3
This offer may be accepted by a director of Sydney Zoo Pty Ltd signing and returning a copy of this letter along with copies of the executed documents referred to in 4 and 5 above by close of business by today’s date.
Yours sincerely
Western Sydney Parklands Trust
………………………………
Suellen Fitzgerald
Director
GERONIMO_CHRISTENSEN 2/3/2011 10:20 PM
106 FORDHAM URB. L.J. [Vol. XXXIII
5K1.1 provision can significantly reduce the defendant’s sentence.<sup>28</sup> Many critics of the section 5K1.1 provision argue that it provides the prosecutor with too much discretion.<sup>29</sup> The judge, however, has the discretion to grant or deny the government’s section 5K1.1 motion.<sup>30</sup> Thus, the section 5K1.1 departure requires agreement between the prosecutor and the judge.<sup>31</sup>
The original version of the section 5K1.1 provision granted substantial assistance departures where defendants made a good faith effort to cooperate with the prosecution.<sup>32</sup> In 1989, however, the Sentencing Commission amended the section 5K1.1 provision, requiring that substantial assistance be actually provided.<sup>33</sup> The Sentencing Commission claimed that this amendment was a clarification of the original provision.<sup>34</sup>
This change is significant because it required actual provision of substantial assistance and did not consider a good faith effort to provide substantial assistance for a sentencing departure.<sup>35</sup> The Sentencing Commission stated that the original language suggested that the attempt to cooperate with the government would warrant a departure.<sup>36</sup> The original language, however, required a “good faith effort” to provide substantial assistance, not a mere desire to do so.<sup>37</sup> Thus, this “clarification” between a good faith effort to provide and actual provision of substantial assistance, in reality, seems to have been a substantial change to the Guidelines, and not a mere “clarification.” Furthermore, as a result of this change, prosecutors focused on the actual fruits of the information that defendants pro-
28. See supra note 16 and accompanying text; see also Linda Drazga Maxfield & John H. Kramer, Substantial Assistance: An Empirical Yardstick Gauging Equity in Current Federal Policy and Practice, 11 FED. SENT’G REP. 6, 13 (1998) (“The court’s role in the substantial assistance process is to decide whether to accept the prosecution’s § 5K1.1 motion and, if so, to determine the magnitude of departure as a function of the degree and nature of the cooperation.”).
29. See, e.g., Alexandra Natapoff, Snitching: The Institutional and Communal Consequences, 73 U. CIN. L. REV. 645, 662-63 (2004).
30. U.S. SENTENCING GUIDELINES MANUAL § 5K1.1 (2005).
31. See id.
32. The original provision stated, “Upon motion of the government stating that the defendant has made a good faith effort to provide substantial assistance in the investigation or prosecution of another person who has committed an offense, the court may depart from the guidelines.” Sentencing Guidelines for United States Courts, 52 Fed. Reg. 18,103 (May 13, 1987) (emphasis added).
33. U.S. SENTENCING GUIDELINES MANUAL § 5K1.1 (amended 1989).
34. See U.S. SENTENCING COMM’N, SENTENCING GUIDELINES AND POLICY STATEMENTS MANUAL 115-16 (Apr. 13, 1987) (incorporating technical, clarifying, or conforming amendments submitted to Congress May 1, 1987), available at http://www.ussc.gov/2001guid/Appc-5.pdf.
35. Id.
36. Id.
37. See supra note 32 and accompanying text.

...

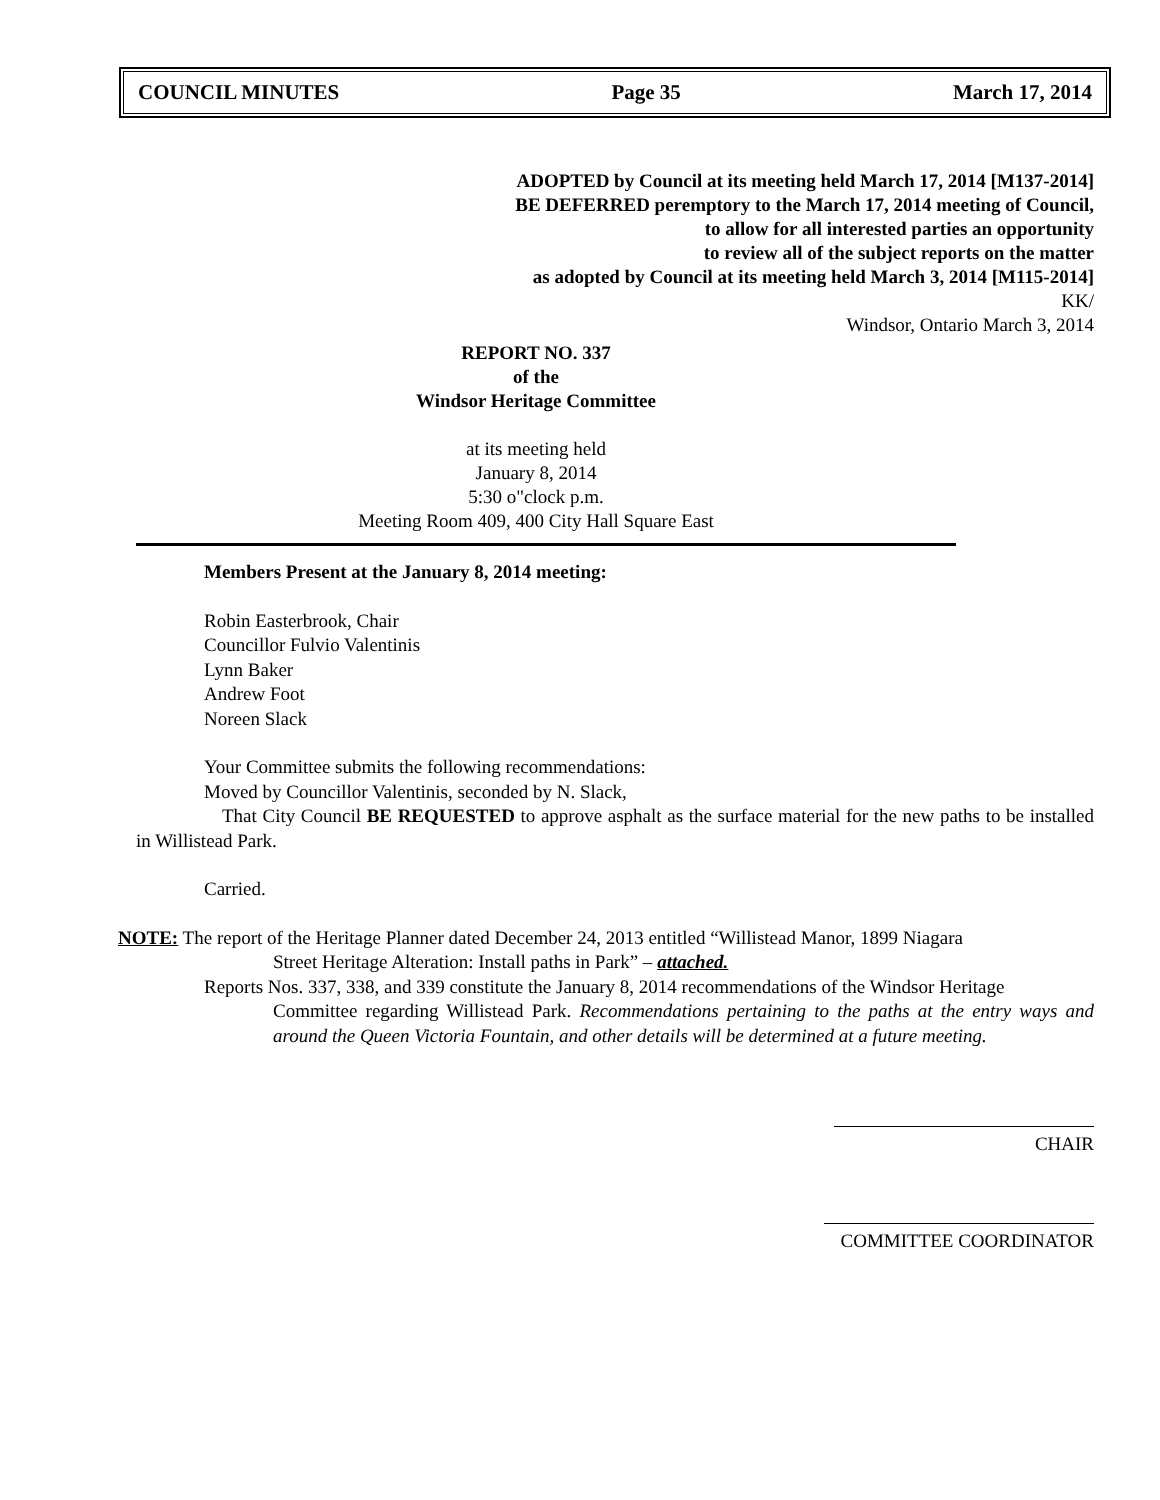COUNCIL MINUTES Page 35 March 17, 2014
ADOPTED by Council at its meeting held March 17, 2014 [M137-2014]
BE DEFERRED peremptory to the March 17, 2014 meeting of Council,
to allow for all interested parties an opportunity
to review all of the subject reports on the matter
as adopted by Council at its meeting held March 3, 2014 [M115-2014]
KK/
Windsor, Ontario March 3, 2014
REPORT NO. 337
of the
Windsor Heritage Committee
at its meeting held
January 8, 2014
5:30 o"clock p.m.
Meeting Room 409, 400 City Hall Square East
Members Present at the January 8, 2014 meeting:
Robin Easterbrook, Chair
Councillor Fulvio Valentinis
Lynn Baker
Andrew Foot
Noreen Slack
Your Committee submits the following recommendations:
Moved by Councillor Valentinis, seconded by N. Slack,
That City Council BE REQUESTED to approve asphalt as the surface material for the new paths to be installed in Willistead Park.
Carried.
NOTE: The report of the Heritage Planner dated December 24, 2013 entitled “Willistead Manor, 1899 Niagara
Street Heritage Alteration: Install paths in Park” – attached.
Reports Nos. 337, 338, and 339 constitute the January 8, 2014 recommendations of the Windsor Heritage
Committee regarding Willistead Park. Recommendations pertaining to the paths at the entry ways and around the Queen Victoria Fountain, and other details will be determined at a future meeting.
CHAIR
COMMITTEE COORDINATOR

**TASK GOAL**
Nothing but the lines above from the one containing "29. See, e.g., Alexandra" through the one containing "37. See supra note 32 and accompanying text." should appear in the answer, each repeated exactly.

**THE COMPLETED TASK**
29. See, e.g., Alexandra Natapoff, Snitching: The Institutional and Communal Consequences, 73 U. CIN. L. REV. 645, 662-63 (2004).
30. U.S. SENTENCING GUIDELINES MANUAL § 5K1.1 (2005).
31. See id.
32. The original provision stated, “Upon motion of the government stating that the defendant has made a good faith effort to provide substantial assistance in the investigation or prosecution of another person who has committed an offense, the court may depart from the guidelines.” Sentencing Guidelines for United States Courts, 52 Fed. Reg. 18,103 (May 13, 1987) (emphasis added).
33. U.S. SENTENCING GUIDELINES MANUAL § 5K1.1 (amended 1989).
34. See U.S. SENTENCING COMM’N, SENTENCING GUIDELINES AND POLICY STATEMENTS MANUAL 115-16 (Apr. 13, 1987) (incorporating technical, clarifying, or conforming amendments submitted to Congress May 1, 1987), available at http://www.ussc.gov/2001guid/Appc-5.pdf.
35. Id.
36. Id.
37. See supra note 32 and accompanying text.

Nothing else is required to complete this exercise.